#### [Task to complete]
The records below hold pictures; please leave those out and retype the rest exactly.

[Opening Data extracts section]

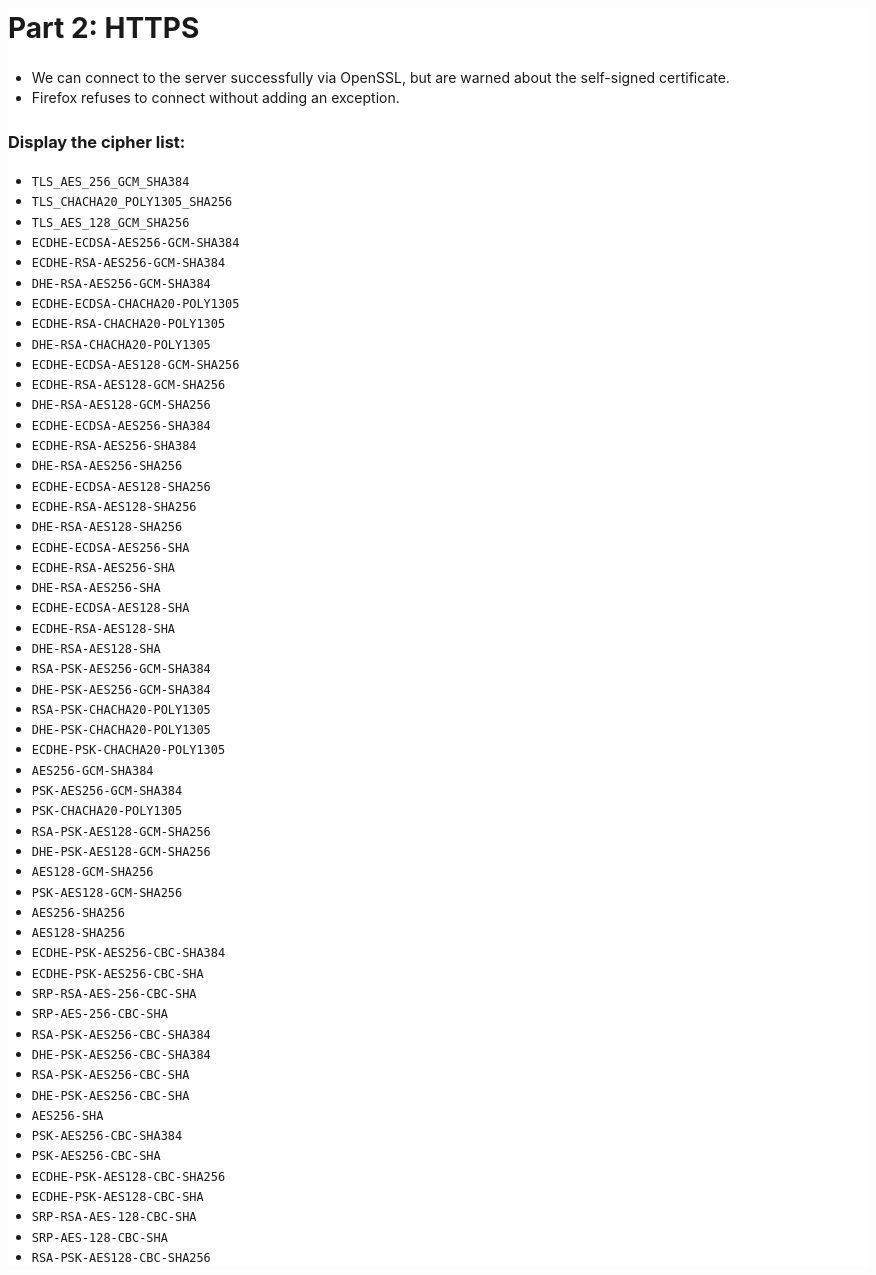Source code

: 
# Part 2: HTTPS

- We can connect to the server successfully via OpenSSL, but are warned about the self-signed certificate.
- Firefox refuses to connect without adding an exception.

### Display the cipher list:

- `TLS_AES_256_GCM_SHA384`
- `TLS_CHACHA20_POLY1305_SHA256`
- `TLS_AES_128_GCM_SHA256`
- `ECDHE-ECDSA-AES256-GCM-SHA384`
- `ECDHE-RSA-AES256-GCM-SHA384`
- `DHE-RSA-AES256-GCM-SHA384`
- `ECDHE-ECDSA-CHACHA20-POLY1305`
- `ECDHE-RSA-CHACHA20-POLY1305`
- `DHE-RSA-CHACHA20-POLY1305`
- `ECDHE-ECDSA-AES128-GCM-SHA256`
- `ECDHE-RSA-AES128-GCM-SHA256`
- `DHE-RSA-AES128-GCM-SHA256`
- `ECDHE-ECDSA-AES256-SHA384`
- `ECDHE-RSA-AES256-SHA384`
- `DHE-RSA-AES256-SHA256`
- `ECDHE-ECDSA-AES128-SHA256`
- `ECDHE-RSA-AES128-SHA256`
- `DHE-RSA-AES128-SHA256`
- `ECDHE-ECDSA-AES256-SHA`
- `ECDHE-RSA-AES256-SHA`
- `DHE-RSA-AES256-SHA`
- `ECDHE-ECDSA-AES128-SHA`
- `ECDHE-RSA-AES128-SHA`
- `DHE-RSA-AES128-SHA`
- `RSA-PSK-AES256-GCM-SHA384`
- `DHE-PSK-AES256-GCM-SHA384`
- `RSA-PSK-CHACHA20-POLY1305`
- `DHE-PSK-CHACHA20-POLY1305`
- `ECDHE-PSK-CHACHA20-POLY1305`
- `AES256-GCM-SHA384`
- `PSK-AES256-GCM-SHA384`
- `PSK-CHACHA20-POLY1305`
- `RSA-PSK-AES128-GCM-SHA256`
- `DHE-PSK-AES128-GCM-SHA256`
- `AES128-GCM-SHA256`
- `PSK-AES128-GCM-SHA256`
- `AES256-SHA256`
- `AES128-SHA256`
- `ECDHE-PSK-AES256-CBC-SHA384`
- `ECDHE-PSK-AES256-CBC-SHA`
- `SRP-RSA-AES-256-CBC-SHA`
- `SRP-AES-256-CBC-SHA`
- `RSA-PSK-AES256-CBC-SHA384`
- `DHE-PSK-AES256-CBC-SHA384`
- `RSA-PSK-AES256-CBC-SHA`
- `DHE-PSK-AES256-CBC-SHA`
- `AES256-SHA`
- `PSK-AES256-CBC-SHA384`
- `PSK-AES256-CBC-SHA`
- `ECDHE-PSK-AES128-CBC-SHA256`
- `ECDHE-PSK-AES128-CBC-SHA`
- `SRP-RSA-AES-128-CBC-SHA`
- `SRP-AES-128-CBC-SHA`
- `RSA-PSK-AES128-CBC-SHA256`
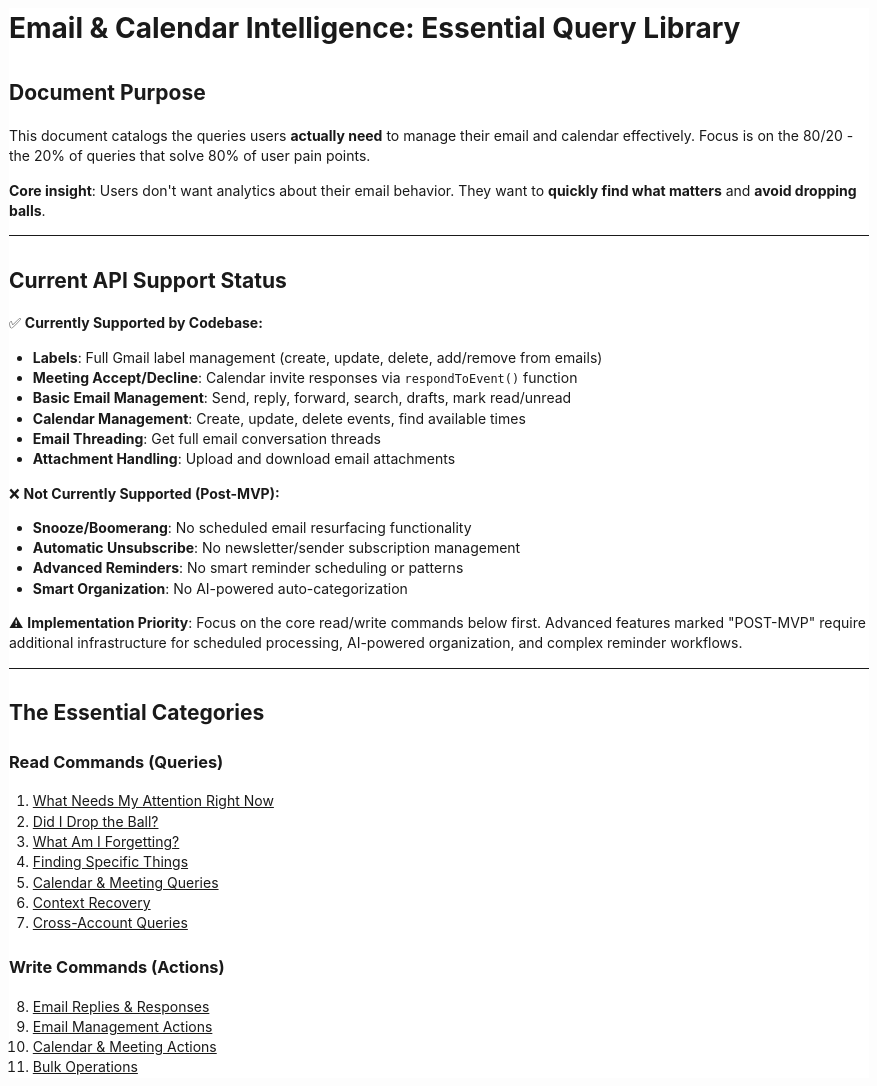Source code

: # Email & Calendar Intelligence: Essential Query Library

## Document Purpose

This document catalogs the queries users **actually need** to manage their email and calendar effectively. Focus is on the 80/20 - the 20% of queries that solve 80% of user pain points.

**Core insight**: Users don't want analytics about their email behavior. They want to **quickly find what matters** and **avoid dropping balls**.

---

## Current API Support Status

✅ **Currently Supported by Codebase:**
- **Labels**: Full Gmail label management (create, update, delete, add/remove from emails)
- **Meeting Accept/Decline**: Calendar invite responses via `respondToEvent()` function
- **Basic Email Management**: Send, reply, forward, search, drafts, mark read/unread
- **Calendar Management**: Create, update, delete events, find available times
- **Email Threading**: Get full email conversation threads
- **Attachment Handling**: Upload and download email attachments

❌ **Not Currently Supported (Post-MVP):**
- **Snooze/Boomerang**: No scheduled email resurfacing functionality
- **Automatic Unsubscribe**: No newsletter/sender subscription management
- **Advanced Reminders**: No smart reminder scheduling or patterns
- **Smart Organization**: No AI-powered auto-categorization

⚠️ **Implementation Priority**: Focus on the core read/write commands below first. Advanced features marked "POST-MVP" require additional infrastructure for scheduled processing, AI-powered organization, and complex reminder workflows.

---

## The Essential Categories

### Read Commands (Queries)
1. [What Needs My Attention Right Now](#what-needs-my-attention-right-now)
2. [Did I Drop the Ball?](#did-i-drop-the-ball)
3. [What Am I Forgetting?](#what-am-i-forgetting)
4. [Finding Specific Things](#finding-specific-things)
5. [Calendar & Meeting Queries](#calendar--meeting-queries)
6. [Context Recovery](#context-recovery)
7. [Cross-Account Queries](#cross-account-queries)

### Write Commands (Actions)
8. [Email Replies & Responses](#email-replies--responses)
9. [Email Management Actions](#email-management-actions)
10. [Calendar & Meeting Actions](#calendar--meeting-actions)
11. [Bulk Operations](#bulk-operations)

[Closing Data extracts section]

#### [Response to this exercise]
Source code

: 
# Part 2: HTTPS

- We can connect to the server successfully via OpenSSL, but are warned about the self-signed certificate.
- Firefox refuses to connect without adding an exception.

### Display the cipher list:

- `TLS_AES_256_GCM_SHA384`
- `TLS_CHACHA20_POLY1305_SHA256`
- `TLS_AES_128_GCM_SHA256`
- `ECDHE-ECDSA-AES256-GCM-SHA384`
- `ECDHE-RSA-AES256-GCM-SHA384`
- `DHE-RSA-AES256-GCM-SHA384`
- `ECDHE-ECDSA-CHACHA20-POLY1305`
- `ECDHE-RSA-CHACHA20-POLY1305`
- `DHE-RSA-CHACHA20-POLY1305`
- `ECDHE-ECDSA-AES128-GCM-SHA256`
- `ECDHE-RSA-AES128-GCM-SHA256`
- `DHE-RSA-AES128-GCM-SHA256`
- `ECDHE-ECDSA-AES256-SHA384`
- `ECDHE-RSA-AES256-SHA384`
- `DHE-RSA-AES256-SHA256`
- `ECDHE-ECDSA-AES128-SHA256`
- `ECDHE-RSA-AES128-SHA256`
- `DHE-RSA-AES128-SHA256`
- `ECDHE-ECDSA-AES256-SHA`
- `ECDHE-RSA-AES256-SHA`
- `DHE-RSA-AES256-SHA`
- `ECDHE-ECDSA-AES128-SHA`
- `ECDHE-RSA-AES128-SHA`
- `DHE-RSA-AES128-SHA`
- `RSA-PSK-AES256-GCM-SHA384`
- `DHE-PSK-AES256-GCM-SHA384`
- `RSA-PSK-CHACHA20-POLY1305`
- `DHE-PSK-CHACHA20-POLY1305`
- `ECDHE-PSK-CHACHA20-POLY1305`
- `AES256-GCM-SHA384`
- `PSK-AES256-GCM-SHA384`
- `PSK-CHACHA20-POLY1305`
- `RSA-PSK-AES128-GCM-SHA256`
- `DHE-PSK-AES128-GCM-SHA256`
- `AES128-GCM-SHA256`
- `PSK-AES128-GCM-SHA256`
- `AES256-SHA256`
- `AES128-SHA256`
- `ECDHE-PSK-AES256-CBC-SHA384`
- `ECDHE-PSK-AES256-CBC-SHA`
- `SRP-RSA-AES-256-CBC-SHA`
- `SRP-AES-256-CBC-SHA`
- `RSA-PSK-AES256-CBC-SHA384`
- `DHE-PSK-AES256-CBC-SHA384`
- `RSA-PSK-AES256-CBC-SHA`
- `DHE-PSK-AES256-CBC-SHA`
- `AES256-SHA`
- `PSK-AES256-CBC-SHA384`
- `PSK-AES256-CBC-SHA`
- `ECDHE-PSK-AES128-CBC-SHA256`
- `ECDHE-PSK-AES128-CBC-SHA`
- `SRP-RSA-AES-128-CBC-SHA`
- `SRP-AES-128-CBC-SHA`
- `RSA-PSK-AES128-CBC-SHA256`
Source code

: # Email & Calendar Intelligence: Essential Query Library

## Document Purpose

This document catalogs the queries users **actually need** to manage their email and calendar effectively. Focus is on the 80/20 - the 20% of queries that solve 80% of user pain points.

**Core insight**: Users don't want analytics about their email behavior. They want to **quickly find what matters** and **avoid dropping balls**.

---

## Current API Support Status

✅ **Currently Supported by Codebase:**
- **Labels**: Full Gmail label management (create, update, delete, add/remove from emails)
- **Meeting Accept/Decline**: Calendar invite responses via `respondToEvent()` function
- **Basic Email Management**: Send, reply, forward, search, drafts, mark read/unread
- **Calendar Management**: Create, update, delete events, find available times
- **Email Threading**: Get full email conversation threads
- **Attachment Handling**: Upload and download email attachments

❌ **Not Currently Supported (Post-MVP):**
- **Snooze/Boomerang**: No scheduled email resurfacing functionality
- **Automatic Unsubscribe**: No newsletter/sender subscription management
- **Advanced Reminders**: No smart reminder scheduling or patterns
- **Smart Organization**: No AI-powered auto-categorization

⚠️ **Implementation Priority**: Focus on the core read/write commands below first. Advanced features marked "POST-MVP" require additional infrastructure for scheduled processing, AI-powered organization, and complex reminder workflows.

---

## The Essential Categories

### Read Commands (Queries)
1. [What Needs My Attention Right Now](#what-needs-my-attention-right-now)
2. [Did I Drop the Ball?](#did-i-drop-the-ball)
3. [What Am I Forgetting?](#what-am-i-forgetting)
4. [Finding Specific Things](#finding-specific-things)
5. [Calendar & Meeting Queries](#calendar--meeting-queries)
6. [Context Recovery](#context-recovery)
7. [Cross-Account Queries](#cross-account-queries)

### Write Commands (Actions)
8. [Email Replies & Responses](#email-replies--responses)
9. [Email Management Actions](#email-management-actions)
10. [Calendar & Meeting Actions](#calendar--meeting-actions)
11. [Bulk Operations](#bulk-operations)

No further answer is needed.